Sınıf 1 yıldızlar ise yaklaşık 200 AU'da birbirine daha yakın olma eğilimindeydi ve 'yumurta şeklindeki' eksenleriyle aynı hizada değildi.
Peki çoğu yıldız bir partnerle doğduysa, bizimki nerede?
500 AU'luk bir mesafe kabaca 0.008 ışık yılı veya 3 ışık gününün biraz altında. Perspektife koymak gerekirse, Neptün yaklaşık 30 AU uzaklıkta, Voyager 1 sondası şu anda 140 AU kadar uzağımızda ve en yakın bilinen yıldız Proxima Centauri 268.770 AU uzaklıkta.
Yani Güneş'in bir ikizi varsa, onu kolayca göremeyeceğimiz kesin. Ancak Güneşimizin arada sırada yanından geçip ortalığı karıştırmayı seven bir ikizi olduğuna dair bir hipotez var.
Nemesis adı verilen bu teorik baş belası, dinozorların çoğunu yok eden de dahil olmak üzere, Dünya'daki 27 milyon yıllık belirgin bir yok olma döngüsünün arkasındaki neden olarak öne sürülüyor.
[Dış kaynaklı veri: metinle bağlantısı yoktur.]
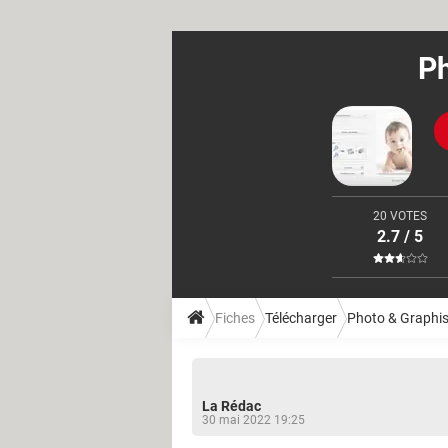
Ph
20 VOTES
2.7 / 5
Fiches
Télécharger
Photo & Graphi
La Rédac
30 mai 2022 19:25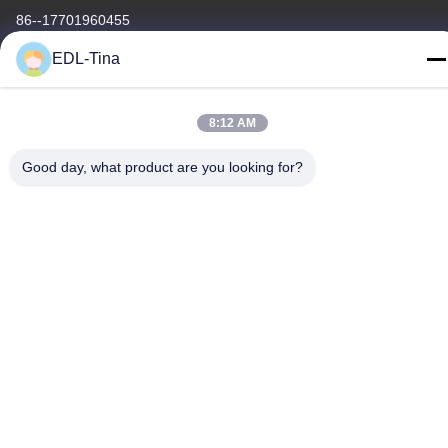
86--17701960455
EDL-Tina
8:12 AM
চীন ভালো মানের শিল্প ঢালাই চাকা সরবরাহকারী। কপিরাইট © -2026 Guangzhou
EDL Casters Co.,Ltd. সমস্ত অধিকার সংরক্ষিত।
Good day, what product are you looking for?
গোপনীয়তা নীতি
|
সাইট ম্যাপ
California Berkeley Üniversitesi'nden Richard Muller adlı bir astronom 23 yıl önce, 1,5 ışık yılı uzaklıktaki bir kırmızı cüce yıldızın, Güneş Sistemimizin dış sınırları boyunca periyodik olarak seyahat ettiğini öne sürdü. Kahverengi bir cüce sönük bir yıldız, cüce gezegen Sedna'nın garip, geniş yörüngesi gibi Güneş Sistemimizin kenarlarındaki diğer anormallikleri de açıklayabilir.
Stahler, "Evet, muhtemelen uzun zaman önce bir ‘Nemesis’ vardı diye düşünüyoruz" dedi.
Bu araştırma, Kraliyet Astronomi Topluluğunun Aylık Bildirimlerinde yayınlandı.